Your friends are jealous . Boosted vr's are dope ! I love mine, it sounds amazing


----------



## pimS (Jan 7, 2009)

they are just afraid to get their asses kicked by a VW


----------



## chadbaxtrom (Oct 23, 2008)

They all have vw's. One has ls 300 with 2jz


----------



## masterqaz (Oct 5, 2007)

TBT-Syncro said:


> there are lots of motors that make great NA builds, the VR isnt one of them.


this


----------



## Capt.Dreadz (Jun 4, 2003)

TBT-Syncro said:


> there are lots of motors that make great NA builds, the VR isnt one of them.


Truth.

You'll spend the same amount as a turbo setup and only have a fraction of the power. You have to be real committed to an n/a build.


----------



## 24vGTiVR6 (Sep 14, 2010)

if you have the parts throw them in...... that's insanity to collect for so long and not do it

besides VRT's are wicked fun to drive.... I've never regretted going F/I.


----------



## masterqaz (Oct 5, 2007)

pretty sure we have a 10 sec qm na vr kicking around here somewhere.


----------



## PjS860ct (Dec 22, 2002)

i doubt you will see a VR6 without any power adders in the 10s... 11.8 is the fastest last year as far as I know... and 12.6 is the 2nd fastest in the 2011 race ladder

if you want a 10sec all motor car, get a Honda hatch with a... K or B and even H


----------



## Capt.Dreadz (Jun 4, 2003)

masterqaz said:


> pretty sure we have a 10 sec qm na vr kicking around here somewhere.
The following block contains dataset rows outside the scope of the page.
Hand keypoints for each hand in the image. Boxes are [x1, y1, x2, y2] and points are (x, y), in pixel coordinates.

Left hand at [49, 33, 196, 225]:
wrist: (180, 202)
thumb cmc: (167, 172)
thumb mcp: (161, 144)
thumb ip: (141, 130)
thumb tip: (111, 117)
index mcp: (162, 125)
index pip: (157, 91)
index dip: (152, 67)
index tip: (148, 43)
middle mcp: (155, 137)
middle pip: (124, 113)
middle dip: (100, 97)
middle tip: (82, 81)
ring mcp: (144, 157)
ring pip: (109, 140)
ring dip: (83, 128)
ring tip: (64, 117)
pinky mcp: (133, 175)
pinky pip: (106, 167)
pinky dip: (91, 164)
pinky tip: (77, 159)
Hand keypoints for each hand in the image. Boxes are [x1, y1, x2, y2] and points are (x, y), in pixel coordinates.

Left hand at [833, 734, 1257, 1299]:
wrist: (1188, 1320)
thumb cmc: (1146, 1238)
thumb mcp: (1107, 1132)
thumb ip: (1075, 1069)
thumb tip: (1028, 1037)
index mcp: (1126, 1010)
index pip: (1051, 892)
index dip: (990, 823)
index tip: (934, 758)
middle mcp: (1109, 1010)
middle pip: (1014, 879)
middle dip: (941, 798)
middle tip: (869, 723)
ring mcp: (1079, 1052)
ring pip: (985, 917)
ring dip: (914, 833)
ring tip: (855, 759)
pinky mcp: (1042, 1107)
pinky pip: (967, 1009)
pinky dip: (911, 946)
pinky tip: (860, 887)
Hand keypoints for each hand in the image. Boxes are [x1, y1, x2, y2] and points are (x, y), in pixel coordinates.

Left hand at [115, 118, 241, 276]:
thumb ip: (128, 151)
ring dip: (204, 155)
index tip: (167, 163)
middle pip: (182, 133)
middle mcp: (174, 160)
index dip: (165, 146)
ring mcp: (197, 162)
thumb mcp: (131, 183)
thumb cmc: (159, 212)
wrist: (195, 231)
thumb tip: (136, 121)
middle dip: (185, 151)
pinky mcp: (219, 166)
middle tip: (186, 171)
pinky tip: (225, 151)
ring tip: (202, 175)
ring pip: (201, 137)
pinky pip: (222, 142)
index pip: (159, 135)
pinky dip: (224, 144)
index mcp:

There ain't none. Sucks. Honda guy are running that all day on a nearly stock K-Series.


----------



## AJmustDIE (Dec 22, 2010)

TBT-Syncro said:


> there are lots of motors that make great NA builds, the VR isnt one of them.





Capt.Dreadz said:


> There ain't none. Sucks. Honda guy are running that all day on a nearly stock K-Series.






PjS860ct said:


> i doubt you will see a VR6 without any power adders in the 10s... 11.8 is the fastest last year as far as I know... and 12.6 is the 2nd fastest in the 2011 race ladder


Truth about the 10's thing, but there are a few guys floating around the low 12's, and root beer ran 12.4 all motor 12v, with room to grow. But he got rid of his 12v stuff,


----------



## Capt.Dreadz (Jun 4, 2003)

I must admit, i would love to see what a hogged out 3.6 could do.  Their ports are HUGE.








_*pic courtesy of GT42*_


----------



## sTT eV6 (Oct 26, 2010)

That 3.6 head is dope and may be my next upgrade..if it will fit.
FI is a big commitment, but the rewards are worth it.
Steve


----------



## chadbaxtrom (Oct 23, 2008)

Up


----------



## vergessen wir es (May 12, 2010)

We love em but the VR6 is special-ED. IMHO, not the best bang for the buck NA or FI.
But it is one of those motors that can take the beating stock. I would do it again.


----------



## chadbaxtrom (Oct 23, 2008)

ttt


----------



## AJmustDIE (Dec 22, 2010)

Why are you bumping? The information has been dealt.


----------



## chadbaxtrom (Oct 23, 2008)

AJmustDIE said:


> Why are you bumping? The information has been dealt.


I mean is it hurting you that I bumped it? Maybe Id like more opinions/info. If you don't like it don't read it or reply. Thanks pal


----------



## Scooz (Sep 20, 2010)

Give me your parts and stay N/A. lol Idk what your friends are smoking but make it a vrt. Like everyone else said they're a great motor to take a beating and they are one of the best sounding motors when turbo, or n/a. Youll have alot more fun turbo.


----------



## GinsterMan98 (May 19, 2008)

Chad, you know who to contact. He will set you straight.


----------



## websaabn (May 23, 2003)

Yep boost+ vr = win all day, but i am more a S/C guy ( :


----------



## dubinsincuwereindiapers (Jan 16, 2008)

OP...

The only thing gheyer than your friends; is YOU if you listen to them..


----------